# [Work required]
Copy out the text in all of the material below without any changes, and leave the pictures out of your answer.

┄┄┄┄┄┄

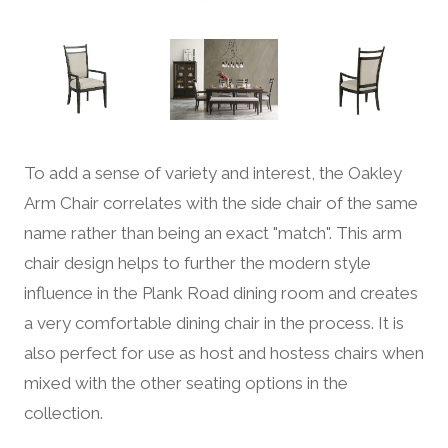
To add a sense of variety and interest, the Oakley
Arm Chair correlates with the side chair of the same
name rather than being an exact "match". This arm
chair design helps to further the modern style
influence in the Plank Road dining room and creates
a very comfortable dining chair in the process. It is
also perfect for use as host and hostess chairs when
mixed with the other seating options in the
collection.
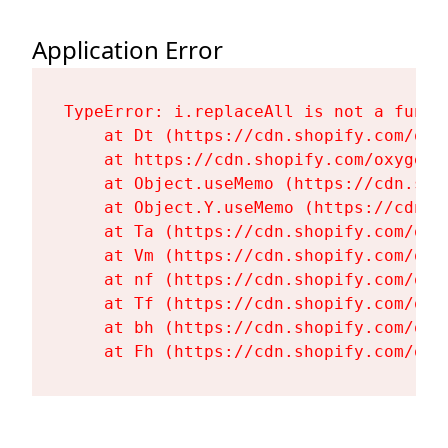
Application Error
TypeError: i.replaceAll is not a functi
    at Dt (https://cdn.shopify.com/oxy
    at https://cdn.shopify.com/oxygen-
    at Object.useMemo (https://cdn.sho
    at Object.Y.useMemo (https://cdn.s
    at Ta (https://cdn.shopify.com/oxy
    at Vm (https://cdn.shopify.com/oxy
    at nf (https://cdn.shopify.com/oxy
    at Tf (https://cdn.shopify.com/oxy
    at bh (https://cdn.shopify.com/oxy
    at Fh (https://cdn.shopify.com/oxy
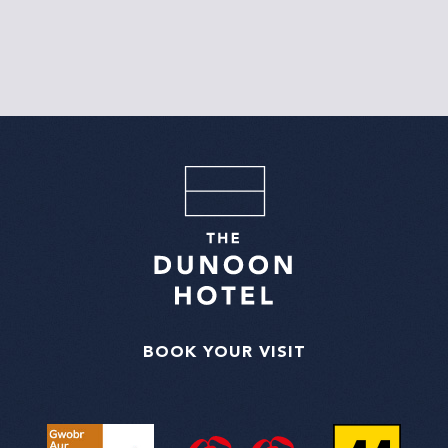
BOOK YOUR VISIT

┄┄┄┄┄┄

# [Answer to this exercise]
To add a sense of variety and interest, the Oakley
Arm Chair correlates with the side chair of the same
name rather than being an exact "match". This arm
chair design helps to further the modern style
influence in the Plank Road dining room and creates
a very comfortable dining chair in the process. It is
also perfect for use as host and hostess chairs when
mixed with the other seating options in the
collection.
Application Error
TypeError: i.replaceAll is not a functi
    at Dt (https://cdn.shopify.com/oxy
    at https://cdn.shopify.com/oxygen-
    at Object.useMemo (https://cdn.sho
    at Object.Y.useMemo (https://cdn.s
    at Ta (https://cdn.shopify.com/oxy
    at Vm (https://cdn.shopify.com/oxy
    at nf (https://cdn.shopify.com/oxy
    at Tf (https://cdn.shopify.com/oxy
    at bh (https://cdn.shopify.com/oxy
    at Fh (https://cdn.shopify.com/oxy
BOOK YOUR VISIT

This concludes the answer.